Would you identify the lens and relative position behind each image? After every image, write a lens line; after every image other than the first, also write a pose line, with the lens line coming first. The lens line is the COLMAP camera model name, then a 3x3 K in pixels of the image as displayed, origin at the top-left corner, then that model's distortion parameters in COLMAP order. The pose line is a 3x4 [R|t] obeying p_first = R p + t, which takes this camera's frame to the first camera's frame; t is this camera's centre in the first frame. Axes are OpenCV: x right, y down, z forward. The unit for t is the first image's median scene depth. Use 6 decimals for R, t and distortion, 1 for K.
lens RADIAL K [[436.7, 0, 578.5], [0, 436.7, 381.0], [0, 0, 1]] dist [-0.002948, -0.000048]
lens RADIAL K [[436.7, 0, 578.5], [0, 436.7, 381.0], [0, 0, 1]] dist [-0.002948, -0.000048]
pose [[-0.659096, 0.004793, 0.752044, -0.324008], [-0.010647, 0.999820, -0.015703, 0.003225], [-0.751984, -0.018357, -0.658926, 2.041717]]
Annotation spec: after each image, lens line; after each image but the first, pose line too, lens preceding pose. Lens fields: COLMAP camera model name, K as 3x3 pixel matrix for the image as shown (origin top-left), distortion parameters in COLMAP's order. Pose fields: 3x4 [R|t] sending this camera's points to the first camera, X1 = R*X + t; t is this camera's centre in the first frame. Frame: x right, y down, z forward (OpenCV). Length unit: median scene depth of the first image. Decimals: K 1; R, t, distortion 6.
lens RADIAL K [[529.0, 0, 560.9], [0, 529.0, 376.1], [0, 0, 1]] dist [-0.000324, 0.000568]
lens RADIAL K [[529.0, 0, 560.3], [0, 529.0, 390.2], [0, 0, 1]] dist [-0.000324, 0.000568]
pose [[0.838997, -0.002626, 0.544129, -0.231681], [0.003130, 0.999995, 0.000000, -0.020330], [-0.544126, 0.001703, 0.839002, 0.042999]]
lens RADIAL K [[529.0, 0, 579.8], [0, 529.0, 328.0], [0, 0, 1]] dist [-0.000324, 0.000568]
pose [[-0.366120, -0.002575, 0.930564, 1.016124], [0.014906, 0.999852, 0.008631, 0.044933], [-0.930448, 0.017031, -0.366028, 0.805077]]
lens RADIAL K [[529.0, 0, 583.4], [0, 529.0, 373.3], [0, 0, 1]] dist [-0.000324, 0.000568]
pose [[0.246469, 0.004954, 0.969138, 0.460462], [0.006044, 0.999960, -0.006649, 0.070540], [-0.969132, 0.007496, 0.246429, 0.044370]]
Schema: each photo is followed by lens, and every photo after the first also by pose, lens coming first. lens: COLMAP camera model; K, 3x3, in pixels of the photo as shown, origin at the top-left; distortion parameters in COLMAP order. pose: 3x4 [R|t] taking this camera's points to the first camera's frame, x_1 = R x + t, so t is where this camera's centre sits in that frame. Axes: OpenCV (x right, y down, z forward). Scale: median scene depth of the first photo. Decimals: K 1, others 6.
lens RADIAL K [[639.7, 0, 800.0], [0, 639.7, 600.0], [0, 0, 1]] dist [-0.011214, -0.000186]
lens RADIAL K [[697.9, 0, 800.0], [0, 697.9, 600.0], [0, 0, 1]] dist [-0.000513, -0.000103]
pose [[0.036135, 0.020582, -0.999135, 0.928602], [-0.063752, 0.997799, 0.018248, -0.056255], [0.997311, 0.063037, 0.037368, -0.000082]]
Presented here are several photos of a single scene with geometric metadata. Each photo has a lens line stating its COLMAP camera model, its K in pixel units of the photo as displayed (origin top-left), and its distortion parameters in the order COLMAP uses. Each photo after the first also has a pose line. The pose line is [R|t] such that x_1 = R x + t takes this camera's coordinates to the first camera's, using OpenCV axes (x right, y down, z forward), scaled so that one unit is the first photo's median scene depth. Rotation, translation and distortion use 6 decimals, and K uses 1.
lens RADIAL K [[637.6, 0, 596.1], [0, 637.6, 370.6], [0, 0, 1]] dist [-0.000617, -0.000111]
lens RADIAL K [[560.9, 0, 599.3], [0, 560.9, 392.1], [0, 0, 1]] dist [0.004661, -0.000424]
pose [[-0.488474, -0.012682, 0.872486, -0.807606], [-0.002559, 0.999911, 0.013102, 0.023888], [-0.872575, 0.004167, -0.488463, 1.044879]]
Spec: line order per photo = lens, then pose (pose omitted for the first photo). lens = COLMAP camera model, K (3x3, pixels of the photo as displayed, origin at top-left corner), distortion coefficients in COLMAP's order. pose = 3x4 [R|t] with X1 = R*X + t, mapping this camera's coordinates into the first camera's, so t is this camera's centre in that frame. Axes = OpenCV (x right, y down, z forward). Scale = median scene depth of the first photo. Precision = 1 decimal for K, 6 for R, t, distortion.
+ + + +
Arrange every line of the data above as a numbered list, omitting blank lines.

[Exercise answer]
1. Would you identify the lens and relative position behind each image? After every image, write a lens line; after every image other than the first, also write a pose line, with the lens line coming first. The lens line is the COLMAP camera model name, then a 3x3 K in pixels of the image as displayed, origin at the top-left corner, then that model's distortion parameters in COLMAP order. The pose line is a 3x4 [R|t] obeying p_first = R p + t, which takes this camera's frame to the first camera's frame; t is this camera's centre in the first frame. Axes are OpenCV: x right, y down, z forward. The unit for t is the first image's median scene depth. Use 6 decimals for R, t and distortion, 1 for K.
2. lens RADIAL K [[436.7, 0, 578.5], [0, 436.7, 381.0], [0, 0, 1]] dist [-0.002948, -0.000048]
3. lens RADIAL K [[436.7, 0, 578.5], [0, 436.7, 381.0], [0, 0, 1]] dist [-0.002948, -0.000048]
4. pose [[-0.659096, 0.004793, 0.752044, -0.324008], [-0.010647, 0.999820, -0.015703, 0.003225], [-0.751984, -0.018357, -0.658926, 2.041717]]
5. Annotation spec: after each image, lens line; after each image but the first, pose line too, lens preceding pose. Lens fields: COLMAP camera model name, K as 3x3 pixel matrix for the image as shown (origin top-left), distortion parameters in COLMAP's order. Pose fields: 3x4 [R|t] sending this camera's points to the first camera, X1 = R*X + t; t is this camera's centre in the first frame. Frame: x right, y down, z forward (OpenCV). Length unit: median scene depth of the first image. Decimals: K 1; R, t, distortion 6.
6. lens RADIAL K [[529.0, 0, 560.9], [0, 529.0, 376.1], [0, 0, 1]] dist [-0.000324, 0.000568]
7. lens RADIAL K [[529.0, 0, 560.3], [0, 529.0, 390.2], [0, 0, 1]] dist [-0.000324, 0.000568]
8. pose [[0.838997, -0.002626, 0.544129, -0.231681], [0.003130, 0.999995, 0.000000, -0.020330], [-0.544126, 0.001703, 0.839002, 0.042999]]
9. lens RADIAL K [[529.0, 0, 579.8], [0, 529.0, 328.0], [0, 0, 1]] dist [-0.000324, 0.000568]
10. pose [[-0.366120, -0.002575, 0.930564, 1.016124], [0.014906, 0.999852, 0.008631, 0.044933], [-0.930448, 0.017031, -0.366028, 0.805077]]
11. lens RADIAL K [[529.0, 0, 583.4], [0, 529.0, 373.3], [0, 0, 1]] dist [-0.000324, 0.000568]
12. pose [[0.246469, 0.004954, 0.969138, 0.460462], [0.006044, 0.999960, -0.006649, 0.070540], [-0.969132, 0.007496, 0.246429, 0.044370]]
13. Schema: each photo is followed by lens, and every photo after the first also by pose, lens coming first. lens: COLMAP camera model; K, 3x3, in pixels of the photo as shown, origin at the top-left; distortion parameters in COLMAP order. pose: 3x4 [R|t] taking this camera's points to the first camera's frame, x_1 = R x + t, so t is where this camera's centre sits in that frame. Axes: OpenCV (x right, y down, z forward). Scale: median scene depth of the first photo. Decimals: K 1, others 6.
14. lens RADIAL K [[639.7, 0, 800.0], [0, 639.7, 600.0], [0, 0, 1]] dist [-0.011214, -0.000186]
15. lens RADIAL K [[697.9, 0, 800.0], [0, 697.9, 600.0], [0, 0, 1]] dist [-0.000513, -0.000103]
16. pose [[0.036135, 0.020582, -0.999135, 0.928602], [-0.063752, 0.997799, 0.018248, -0.056255], [0.997311, 0.063037, 0.037368, -0.000082]]
17. Presented here are several photos of a single scene with geometric metadata. Each photo has a lens line stating its COLMAP camera model, its K in pixel units of the photo as displayed (origin top-left), and its distortion parameters in the order COLMAP uses. Each photo after the first also has a pose line. The pose line is [R|t] such that x_1 = R x + t takes this camera's coordinates to the first camera's, using OpenCV axes (x right, y down, z forward), scaled so that one unit is the first photo's median scene depth. Rotation, translation and distortion use 6 decimals, and K uses 1.
18. lens RADIAL K [[637.6, 0, 596.1], [0, 637.6, 370.6], [0, 0, 1]] dist [-0.000617, -0.000111]
19. lens RADIAL K [[560.9, 0, 599.3], [0, 560.9, 392.1], [0, 0, 1]] dist [0.004661, -0.000424]
20. pose [[-0.488474, -0.012682, 0.872486, -0.807606], [-0.002559, 0.999911, 0.013102, 0.023888], [-0.872575, 0.004167, -0.488463, 1.044879]]
21. Spec: line order per photo = lens, then pose (pose omitted for the first photo). lens = COLMAP camera model, K (3x3, pixels of the photo as displayed, origin at top-left corner), distortion coefficients in COLMAP's order. pose = 3x4 [R|t] with X1 = R*X + t, mapping this camera's coordinates into the first camera's, so t is this camera's centre in that frame. Axes = OpenCV (x right, y down, z forward). Scale = median scene depth of the first photo. Precision = 1 decimal for K, 6 for R, t, distortion.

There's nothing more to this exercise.